• **WHAT TO PRODUCE**: Which lines in the records below contain the word "posibilidad"? Report each of them.

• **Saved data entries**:

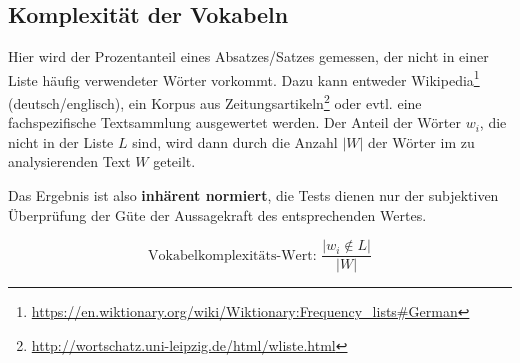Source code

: \documentclass[10pt,a4paper]{article}
\begin{document}
	\subsection*{Komplexität der Vokabeln}
	Hier wird der Prozentanteil eines Absatzes/Satzes gemessen, der nicht in einer Liste häufig verwendeter Wörter vorkommt. Dazu kann entweder Wikipedia\footnote{\url{https://en.wiktionary.org/wiki/Wiktionary:Frequency_lists\#German}} (deutsch/englisch), ein Korpus aus Zeitungsartikeln\footnote{\url{http://wortschatz.uni-leipzig.de/html/wliste.html}} oder evtl. eine fachspezifische Textsammlung ausgewertet werden. Der Anteil der Wörter $ w_i $, die nicht in der Liste $ L $ sind, wird dann durch die Anzahl $ |W| $ der Wörter im zu analysierenden Text $ W $ geteilt. 
	
	Das Ergebnis ist also \textbf{inhärent normiert}, die Tests dienen nur der subjektiven Überprüfung der Güte der Aussagekraft des entsprechenden Wertes.
	
	\begin{equation*}
	\text{Vokabelkomplexitäts-Wert: } \frac{|w_i\not\in L|}{|W|}
	\end{equation*}
	
\end{document}
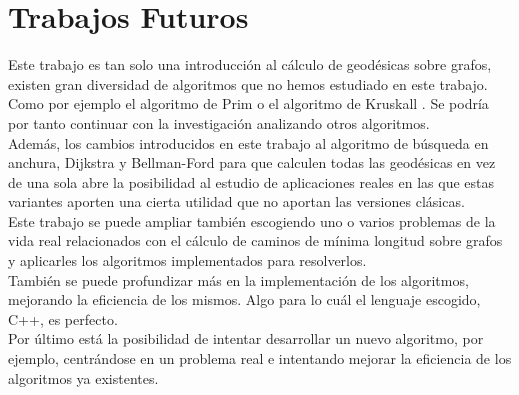 \section{Trabajos Futuros}

Este trabajo es tan solo una introducción al cálculo de geodésicas sobre grafos, existen gran diversidad de algoritmos que no hemos estudiado en este trabajo. Como por ejemplo el algoritmo de Prim \cite{6773228} o el algoritmo de Kruskall \cite{fc0df122-3305-33a8-bac5-7a6fc3666dfb}. Se podría por tanto continuar con la investigación analizando otros algoritmos. \\

Además, los cambios introducidos en este trabajo al algoritmo de búsqueda en anchura, Dijkstra y Bellman-Ford para que calculen todas las geodésicas en vez de una sola abre la posibilidad al estudio de aplicaciones reales en las que estas variantes aporten una cierta utilidad que no aportan las versiones clásicas. \\

Este trabajo se puede ampliar también escogiendo uno o varios problemas de la vida real relacionados con el cálculo de caminos de mínima longitud sobre grafos y aplicarles los algoritmos implementados para resolverlos. \\

También se puede profundizar más en la implementación de los algoritmos, mejorando la eficiencia de los mismos. Algo para lo cuál el lenguaje escogido, C++, es perfecto. \\

Por último está la posibilidad de intentar desarrollar un nuevo algoritmo, por ejemplo, centrándose en un problema real e intentando mejorar la eficiencia de los algoritmos ya existentes.

\endinput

• **TASK SOLUTION**:
Además, los cambios introducidos en este trabajo al algoritmo de búsqueda en anchura, Dijkstra y Bellman-Ford para que calculen todas las geodésicas en vez de una sola abre la posibilidad al estudio de aplicaciones reales en las que estas variantes aporten una cierta utilidad que no aportan las versiones clásicas. \\
Por último está la posibilidad de intentar desarrollar un nuevo algoritmo, por ejemplo, centrándose en un problema real e intentando mejorar la eficiencia de los algoritmos ya existentes.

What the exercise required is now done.